Study: Big earthquake could severely damage San Francisco’s waterfront


SAN FRANCISCO (KRON) — There is growing evidence that a big earthquake could severely damage San Francisco’s waterfront.

Now, a new study claims the city’s aging seawall is in need of an upgrade.

From AT&T Park to Fisherman’s Wharf, San Francisco’s Embarcadero is a scenic and popular spot with locals and tourists alike. But this entire stretch of waterfront rests on top of mud and a nearly 100-year-old seawall that also sits on mud.

The seawall has a pyramid shape that runs the length of the Embarcadero, and it’s made up of rocks that were dumped into the Bay starting in the 19th century.

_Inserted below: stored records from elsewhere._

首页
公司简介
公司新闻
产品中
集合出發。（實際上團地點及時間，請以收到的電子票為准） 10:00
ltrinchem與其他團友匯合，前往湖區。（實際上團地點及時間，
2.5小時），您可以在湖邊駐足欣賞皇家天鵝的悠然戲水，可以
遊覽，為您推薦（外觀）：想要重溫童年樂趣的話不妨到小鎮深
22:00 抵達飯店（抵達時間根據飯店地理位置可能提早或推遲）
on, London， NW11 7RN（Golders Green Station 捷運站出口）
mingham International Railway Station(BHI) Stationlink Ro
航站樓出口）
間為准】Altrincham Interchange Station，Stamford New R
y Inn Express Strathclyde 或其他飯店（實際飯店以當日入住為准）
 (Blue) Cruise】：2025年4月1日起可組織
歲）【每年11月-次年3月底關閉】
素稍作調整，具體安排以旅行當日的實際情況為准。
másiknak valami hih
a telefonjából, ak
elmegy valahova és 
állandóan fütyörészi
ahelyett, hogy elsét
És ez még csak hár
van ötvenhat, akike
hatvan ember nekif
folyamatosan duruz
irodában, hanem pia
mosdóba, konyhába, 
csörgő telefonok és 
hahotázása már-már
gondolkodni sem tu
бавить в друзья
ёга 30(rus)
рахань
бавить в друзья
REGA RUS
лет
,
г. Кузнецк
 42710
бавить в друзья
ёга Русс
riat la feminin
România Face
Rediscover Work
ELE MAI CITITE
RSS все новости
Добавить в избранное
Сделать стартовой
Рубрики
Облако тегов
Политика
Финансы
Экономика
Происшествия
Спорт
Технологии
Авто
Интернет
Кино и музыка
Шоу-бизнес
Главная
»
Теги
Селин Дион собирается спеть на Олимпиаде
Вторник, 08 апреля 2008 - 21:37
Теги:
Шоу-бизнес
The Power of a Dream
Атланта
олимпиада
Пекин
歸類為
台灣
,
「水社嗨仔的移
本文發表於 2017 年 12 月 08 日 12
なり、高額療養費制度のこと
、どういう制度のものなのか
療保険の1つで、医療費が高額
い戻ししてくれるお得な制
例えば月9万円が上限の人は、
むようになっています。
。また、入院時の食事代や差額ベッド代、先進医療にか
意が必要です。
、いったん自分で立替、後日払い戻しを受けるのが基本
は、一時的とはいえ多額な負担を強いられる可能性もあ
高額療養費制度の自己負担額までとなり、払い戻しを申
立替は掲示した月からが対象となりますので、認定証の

In a new report, commissioned by the Port of San Francisco, engineers studied the seawall. Their conclusion is that during a moderate-to-large earthquake, the wall could move several feet outward towards the Bay.

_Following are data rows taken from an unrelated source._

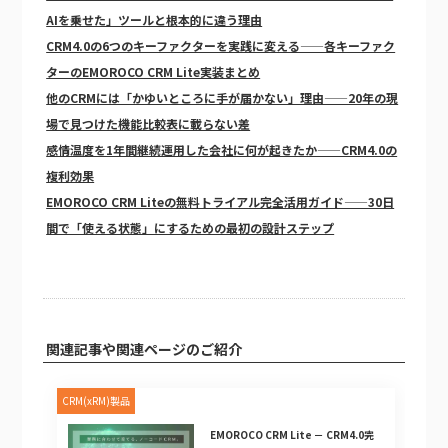
AIを乗せた」ツールと根本的に違う理由
CRM4.0の6つのキーファクターを実践に変える——各キーファク
ターのEMOROCO CRM Lite実装まとめ
他のCRMには「かゆいところに手が届かない」理由——20年の現
場で見つけた機能比較表に載らない差
感情温度を1年間継続運用した会社に何が起きたか——CRM4.0の
複利効果
EMOROCO CRM Liteの無料トライアル完全活用ガイド——30日
間で「使える状態」にするための最初の設計ステップ
関連記事や関連ページのご紹介
CRM(xRM)製品
EMOROCO CRM Lite － CRM4.0完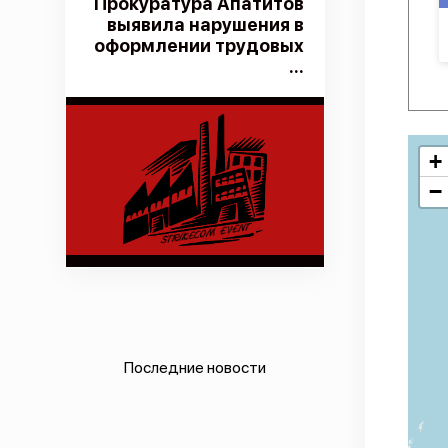
Прокуратура Апатитов
выявила нарушения в
оформлении трудовых
...
+
−
Последние новости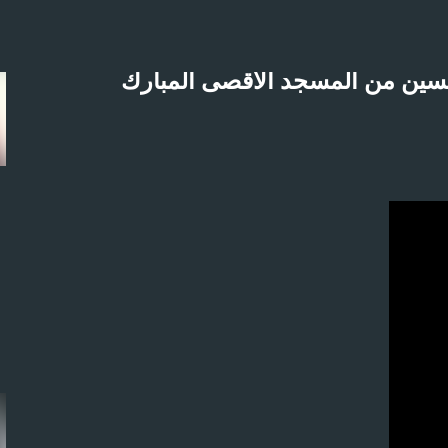
التخطي إلى المحتوى الرئيسي
لاثنين 21-4-2025م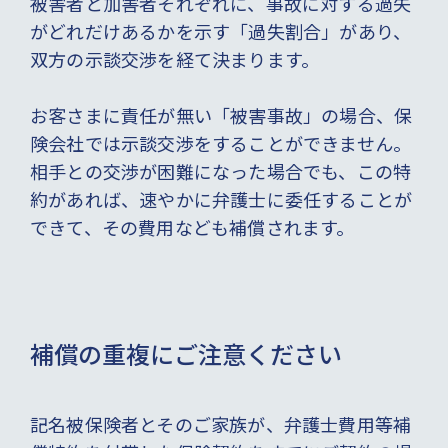
被害者と加害者それぞれに、事故に対する過失
がどれだけあるかを示す「過失割合」があり、
双方の示談交渉を経て決まります。
お客さまに責任が無い「被害事故」の場合、保
険会社では示談交渉をすることができません。
相手との交渉が困難になった場合でも、この特
約があれば、速やかに弁護士に委任することが
できて、その費用なども補償されます。
補償の重複にご注意ください
記名被保険者とそのご家族が、弁護士費用等補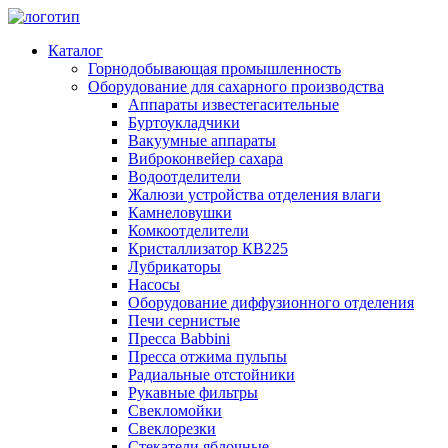
Каталог
Горнодобывающая промышленность
Оборудование для сахарного производства
Аппараты известегасительные
Буртоукладчики
Вакуумные аппараты
Виброконвейер сахара
Водоотделители
Жалюзи устройства отделения влаги
Камнеловушки
Комкоотделители
Кристаллизатор КВ225
Лубрикаторы
Насосы
Оборудование диффузионного отделения
Печи сернистые
Пресса Babbini
Пресса отжима пульпы
Радиальные отстойники
Рукавные фильтры
Свекломойки
Свеклорезки
Стекатели яблочные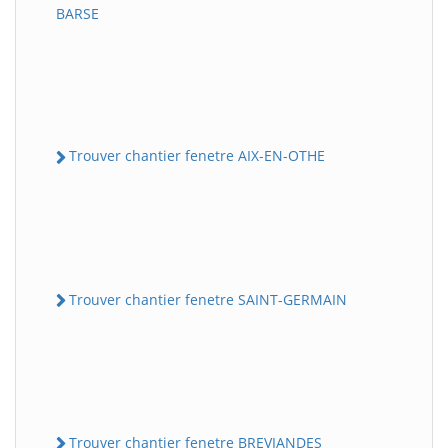
BARSE
Trouver chantier fenetre AIX-EN-OTHE
Trouver chantier fenetre SAINT-GERMAIN
Trouver chantier fenetre BREVIANDES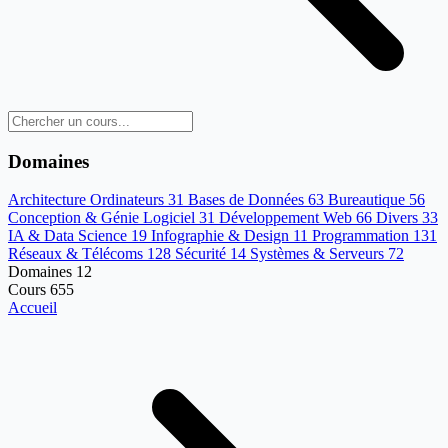
Domaines
Architecture Ordinateurs
31
Bases de Données
63
Bureautique
56
Conception & Génie Logiciel
31
Développement Web
66
Divers
33
IA & Data Science
19
Infographie & Design
11
Programmation
131
Réseaux & Télécoms
128
Sécurité
14
Systèmes & Serveurs
72
Domaines
12
Cours
655
Accueil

They said the seawall probably won’t fail, but that movement could result in severe damage to the Embarcadero and the buildings that sit on it, and also large parts of the Financial District.

“The study is really a call to action that we need to make an investment in our seawall,” Interim Executive Director of the Port of San Francisco Elaine Forbes said. “It’s time to shore it up, so that in a big earthquake, the Embarcadero is in good shape and can be an area of response in an emergency.”

On Tuesday, the study was presented to the port commission. Forbes said that they are working on a plan to improve the seawall.

Possible options include drilling through the wall and injecting cement into the mud below to stabilize the ground, or they could strengthen the wall itself with concrete and bulkheads.

Forbes said the work would probably be done in stages, rather than all at once, and as you can probably guess, it won’t be cheap or quick.

“We’ve estimated between $2 billion to $3 billion and up to $5 billion if we are also addressing sea level rise, and…we would like to see major investment in the seawall in the next eight-to-10 year period,” Forbes said.